Sec comme le feu et le sang
Avant le génial Prisoners en 2013, et le complexe Enemy en 2014, Denis Villeneuve réalise Incendies, en 2011. Mettant en scène deux jumeaux qui partent à la recherche de leur père et de leur frère au Moyen-Orient après la mort de leur mère, le réalisateur québécois nous offre un film différent des deux précédemment cités. En effet, Incendies est de ces films que l'on ne peut pas, ou difficilement, attribuer à un seul genre cinématographique. Est-ce un film de guerre ? Est-ce un drame, tout simplement ? Difficile de le dire, tant il emprunte à l'un et à l'autre et tant Villeneuve parvient à instaurer un genre nouveau avec ce film.
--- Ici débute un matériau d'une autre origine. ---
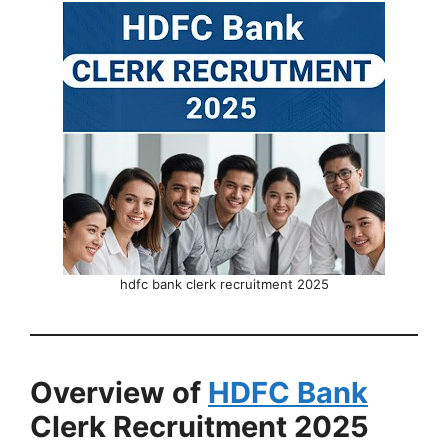
hdfc bank clerk recruitment 2025
Overview of
HDFC Bank
Clerk Recruitment 2025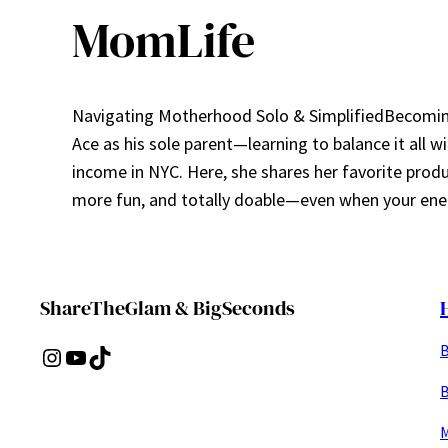
MomLife
Navigating Motherhood Solo & SimplifiedBecoming 
Ace as his sole parent—learning to balance it all w
income in NYC. Here, she shares her favorite prod
more fun, and totally doable—even when your ener
ShareTheGlam & BigSeconds
B
Instagram
YouTube
TikTok
B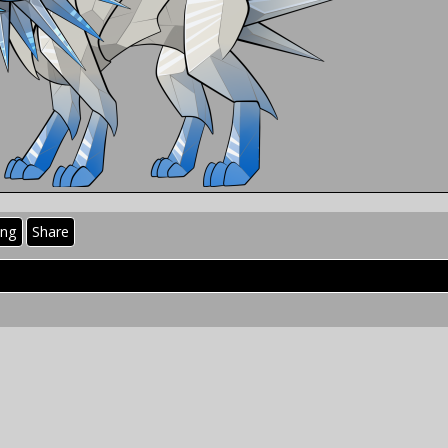
ing
Share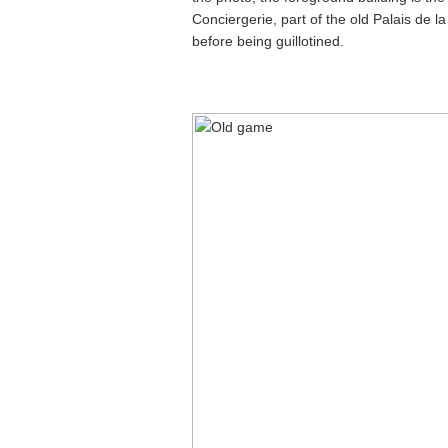
Conciergerie, part of the old Palais de l
before being guillotined.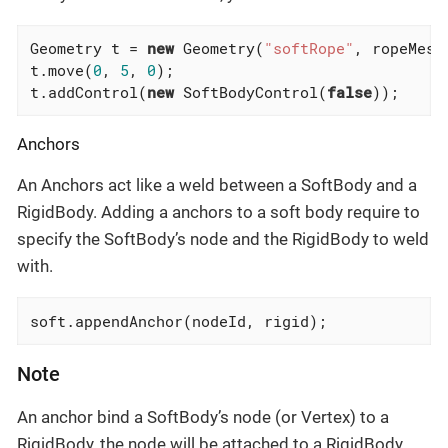
Geometry t = 
new
 Geometry(
"softRope"
, ropeMesh)
t.move(
0
, 
5
, 
0
);

t.addControl(
new
 SoftBodyControl(
false
));
Anchors
An Anchors act like a weld between a SoftBody and a
RigidBody. Adding a anchors to a soft body require to
specify the SoftBody’s node and the RigidBody to weld
with.
soft.appendAnchor(nodeId, rigid);
Note
An anchor bind a SoftBody’s node (or Vertex) to a
RigidBody, the node will be attached to a RigidBody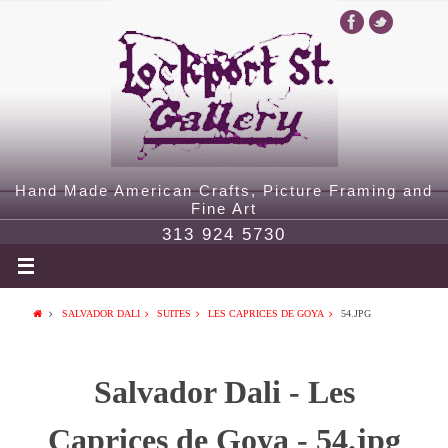
Hand Made American Crafts, Picture Framing and
Fine Art
313 924 5730
SALVADOR DALI
SUITES
LES CAPRICES DE GOYA
54.JPG
Salvador Dali - Les
Caprices de Goya - 54.jpg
On retrouve d'ailleurs dans ce film un sens de l'esthétique plus poussé que dans Prisoners et Enemy, aidé par une photographie sublime, agrémentée de nombreux plans extra-larges. Plusieurs fois, les personnages sont ainsi relégués au rang de simples silhouettes à l'arrière-plans, perdues dans la solitude des décors secs du Moyen-Orient. Mais où, au Moyen-Orient ? Les lieux visités sont mystérieux: est seulement laissé filtré cette ambiance orientale qui suggère que la recherche va s'opérer dans cette région du monde. Ancrer son intrigue là-bas permet à Villeneuve de créer une ambiance remarquablement unique, plus subtile encore que celle de Mensonges d'Etat de Ridley Scott (qui avait un cadre similaire), où le danger n'est jamais bien loin, comme le rappellent ces fusillades qu'on entend fréquemment au loin.
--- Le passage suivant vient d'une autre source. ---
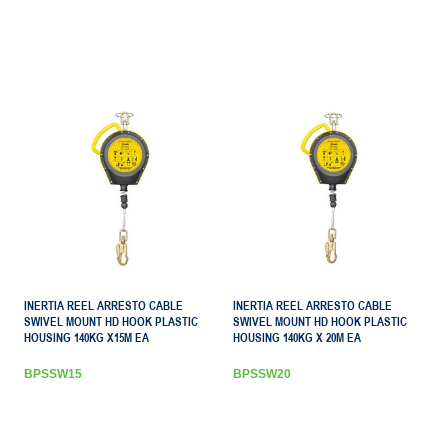
INERTIA REEL ARRESTO CABLE
INERTIA REEL ARRESTO CABLE
SWIVEL MOUNT HD HOOK PLASTIC
SWIVEL MOUNT HD HOOK PLASTIC
HOUSING 140KG X15M EA
HOUSING 140KG X 20M EA
BPSSW15
BPSSW20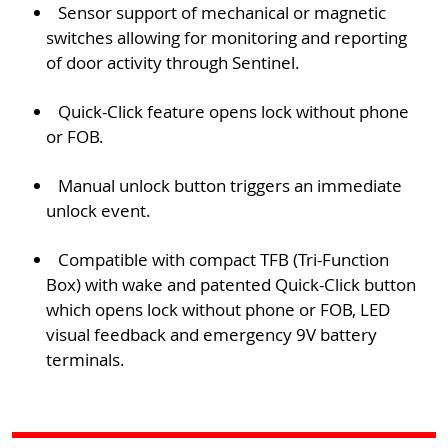
Sensor support of mechanical or magnetic
switches allowing for monitoring and reporting
of door activity through Sentinel.
Quick-Click feature opens lock without phone
or FOB.
Manual unlock button triggers an immediate
unlock event.
Compatible with compact TFB (Tri-Function
Box) with wake and patented Quick-Click button
which opens lock without phone or FOB, LED
visual feedback and emergency 9V battery
terminals.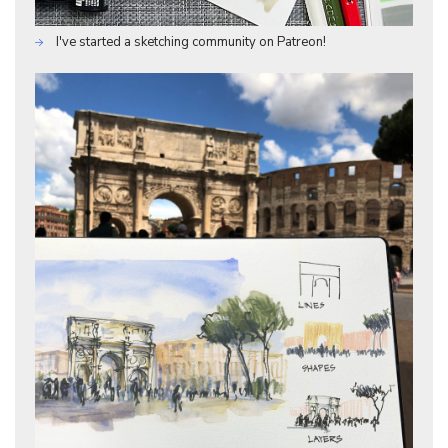
I've started a sketching community on Patreon!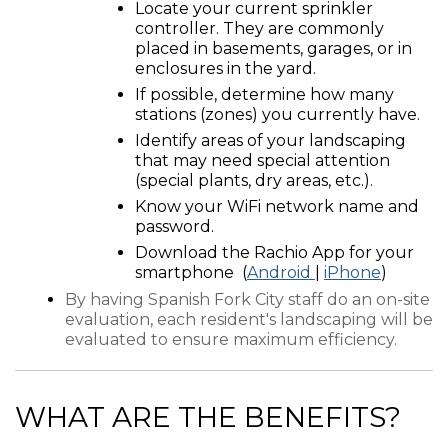
Locate your current sprinkler
controller. They are commonly
placed in basements, garages, or in
enclosures in the yard.
If possible, determine how many
stations (zones) you currently have.
Identify areas of your landscaping
that may need special attention
(special plants, dry areas, etc.).
Know your WiFi network name and
password.
Download the Rachio App for your
smartphone (
Android
|
iPhone
)
By having Spanish Fork City staff do an on-site
evaluation, each resident's landscaping will be
evaluated to ensure maximum efficiency.
WHAT ARE THE BENEFITS?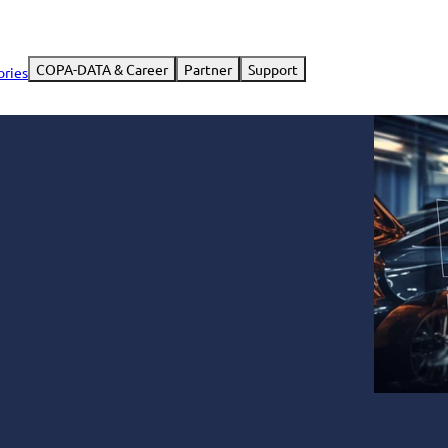
COPA-DATA & Career
Partner
Support
ories
 a production
 for automotive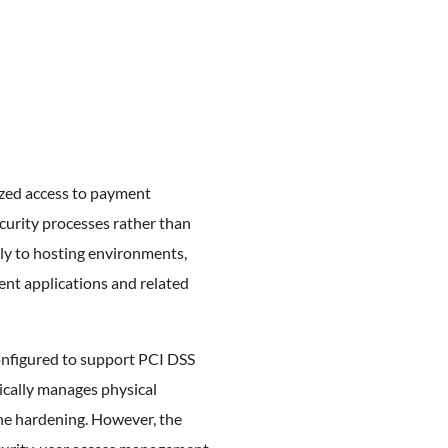
ized access to payment
urity processes rather than
lly to hosting environments,
ent applications and related
configured to support PCI DSS
ically manages physical
line hardening. However, the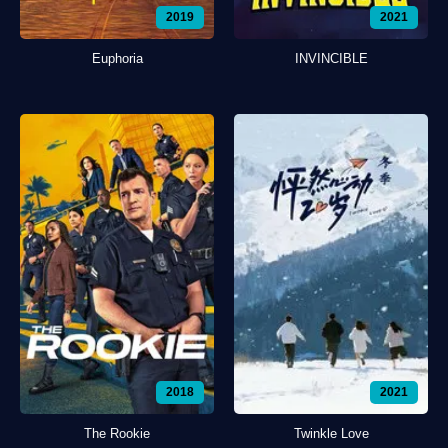
2019
2021
Euphoria
INVINCIBLE
2018
2021
The Rookie
Twinkle Love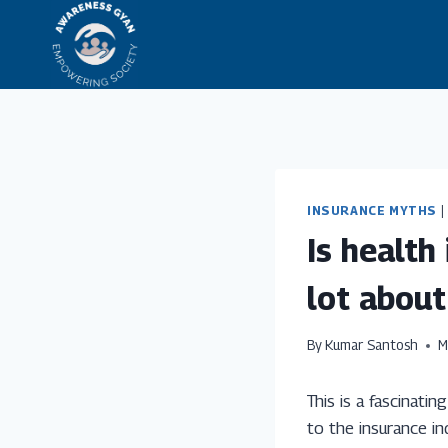
Skip
to
content
INSURANCE MYTHS
|
Is health
lot about
By
Kumar Santosh
M
This is a fascinati
to the insurance in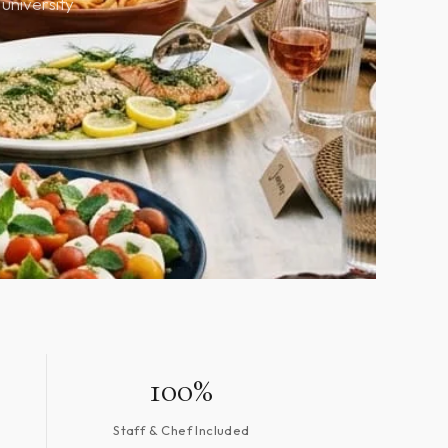
university
100%
Staff & Chef Included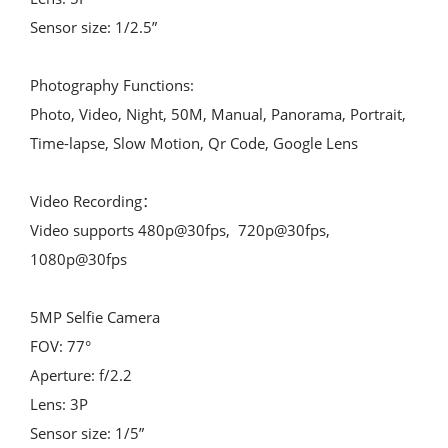
Sensor size: 1/2.5”
Photography Functions:
Photo, Video, Night, 50M, Manual, Panorama, Portrait, 
Time-lapse, Slow Motion, Qr Code, Google Lens
Video Recording：
Video supports 480p@30fps,  720p@30fps,  
1080p@30fps
5MP Selfie Camera
FOV: 77°
Aperture: f/2.2
Lens: 3P
Sensor size: 1/5”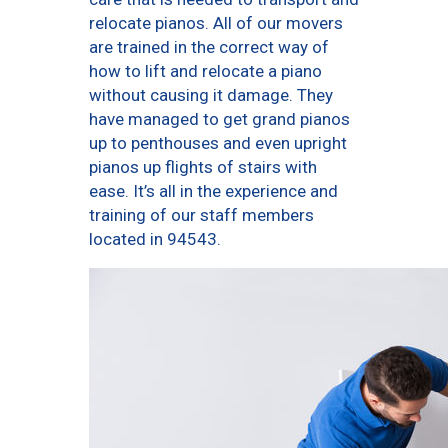
relocate pianos. All of our movers
are trained in the correct way of
how to lift and relocate a piano
without causing it damage. They
have managed to get grand pianos
up to penthouses and even upright
pianos up flights of stairs with
ease. It’s all in the experience and
training of our staff members
located in 94543.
Les plans extra-larges nous permettent également de percevoir toute la "beauté" de ce paysage déchiré, ravagé par les guerres, avec une justesse et un réalisme absolument saisissants. On découvre petit à petit un pays où peu de choses tiennent debout plus de 30 ans, et je parle autant au plan humain qu'au plan matériel. Au plan humain, c'est caractérisé par cette avalanche de meurtres commis sans états d'âme tout au long du film, sous prétexte de guerre de religion (ou même parfois sans aucun prétexte du tout). Au plan matériel, c'est un petit plus subtil: Villeneuve mettant en parallèle la vie de la mère et l'intrigue principale, on découvre successivement les mêmes lieux avec 30 ans d'écart, qui ont entretemps quasiment toujours été rasés par une attaque. C'est donc, d'une certaine façon, un film sur la guerre, plutôt qu'un film de guerre, qui nous montrent les conséquences de celle-ci, des plus directes (morts) aux plus indirectes (changement du mode de vie, danger omniprésent, traumatismes, idéals de vengeance...).
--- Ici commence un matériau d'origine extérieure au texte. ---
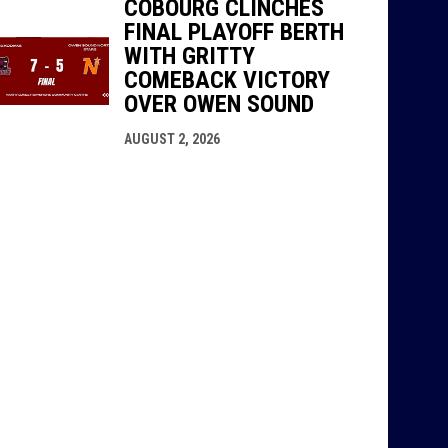
COBOURG CLINCHES
FINAL PLAYOFF BERTH
WITH GRITTY
COMEBACK VICTORY
OVER OWEN SOUND
AUGUST 2, 2026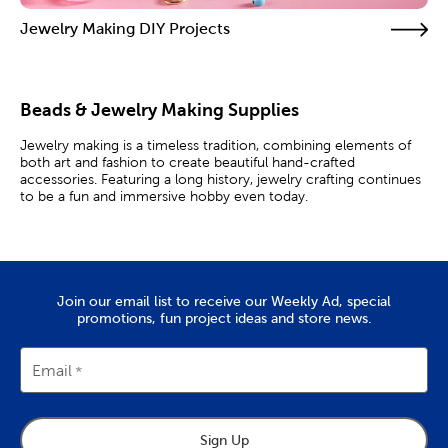
Jewelry Making DIY Projects
Beads & Jewelry Making Supplies
Jewelry making is a timeless tradition, combining elements of
both art and fashion to create beautiful hand-crafted
accessories. Featuring a long history, jewelry crafting continues
to be a fun and immersive hobby even today.
DIY Jewelry
Discover everything you need to enjoy this creative pastime.
Shop for jewelry findings like necklace clasps and jewelry
Join our email list to receive our Weekly Ad, special
making tools like snippers. Beaded jewelry is a great starting
promotions, fun project ideas and store news.
point for beginners. Mix and match metal, shell, and
clay beads
to create unique accessories that showcase your style.
For intermediate and advanced projects, it’s always good to
Email
have additional jewelry making supplies on hand. Craft beautiful
rings using pliers, tweezers, and cutters to size and shape your
wire, then set them with gorgeous rhinestones and pretty
pearls. We carry both imitation pearls and cultured
pearls
, so
Sign Up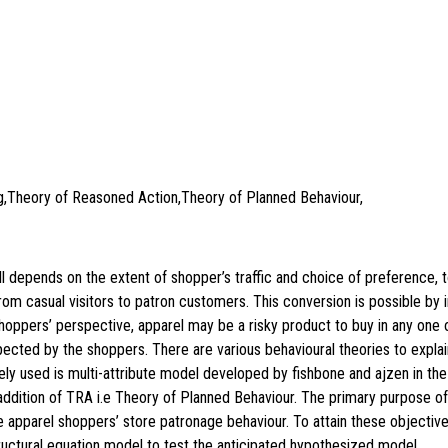
ng,Theory of Reasoned Action,Theory of Planned Behaviour,
all depends on the extent of shopper’s traffic and choice of preference, t
from casual visitors to patron customers. This conversion is possible by
e shoppers’ perspective, apparel may be a risky product to buy in any one 
xpected by the shoppers. There are various behavioural theories to explai
ly used is multi-attribute model developed by fishbone and ajzen in the
dition of TRA i.e Theory of Planned Behaviour. The primary purpose of t
e apparel shoppers’ store patronage behaviour. To attain these objective
ctural equation model to test the anticipated hypothesized model.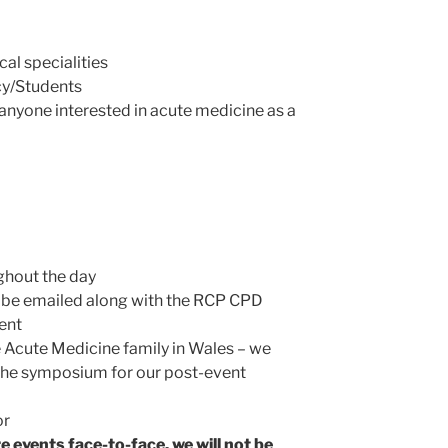
al specialities
y/Students
nyone interested in acute medicine as a
ghout the day
ll be emailed along with the RCP CPD
ent
e Acute Medicine family in Wales – we
r the symposium for our post-event
or
 events face-to-face, we will not be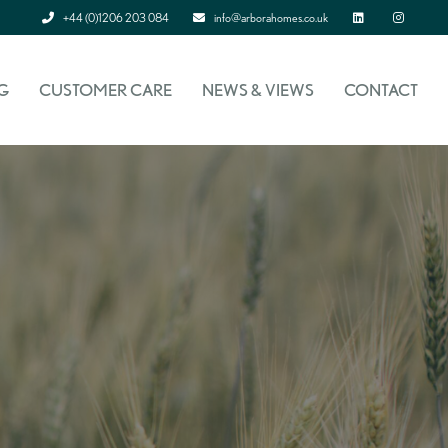
+44 (0)1206 203 084
info@arborahomes.co.uk
Linked In
Instagram
G
CUSTOMER CARE
NEWS & VIEWS
CONTACT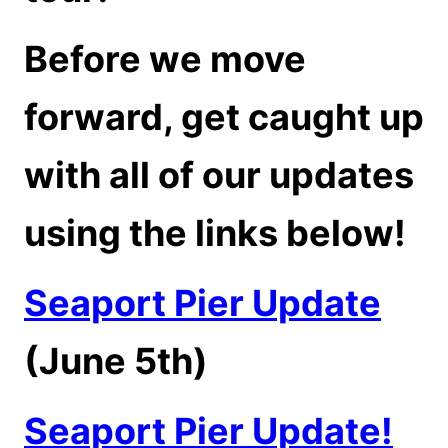
Before we move
forward, get caught up
with all of our updates
using the links below!
Seaport Pier Update
(June 5th)
Seaport Pier Update!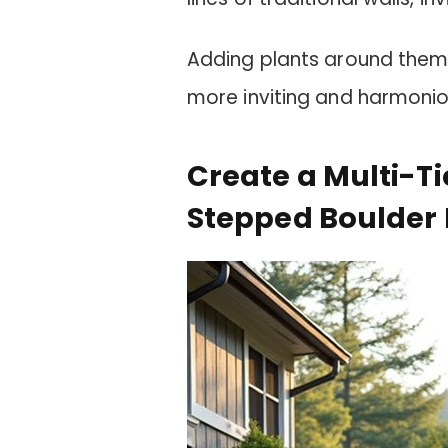
Adding plants around them 
more inviting and harmonio
Create a Multi-T
Stepped Boulder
Mais au final, le vrai point fort de l'oeuvre de Denis Villeneuve, c'est son scénario. Certains pourront dire qu'il y a de grosses longueurs que je ne les contredirai pas, mais le twist final en vaut clairement la peine, même s'il a l'inconvénient d'être le seul vrai rebondissement du film (qui fait malgré tout plus de deux heures). Par ailleurs, les personnages ont l'avantage d'être travaillés et attachants, et très bien investis: les acteurs, bien que peu connus, sont tout à fait convaincants. Enfin, je finirai en disant que Incendies, c'est aussi un film aux scènes chocs: que ce soit le twist final, ou la scène du bus (ceux qui l'ont vu sauront de quoi je parle), Villeneuve parvient à doser parfaitement la tension pour nous offrir des actions mémorables. De plus, le film ne tombe jamais dans le gore ou la violence gratuite: au contraire, encore une fois, le réalisateur très prometteur qu'est Denis Villeneuve retranscrit toujours intelligemment la violence et la souffrance.
Un film intéressant à voir donc, même s'il demeure, à mon goût, un cran au-dessous de Prisoners.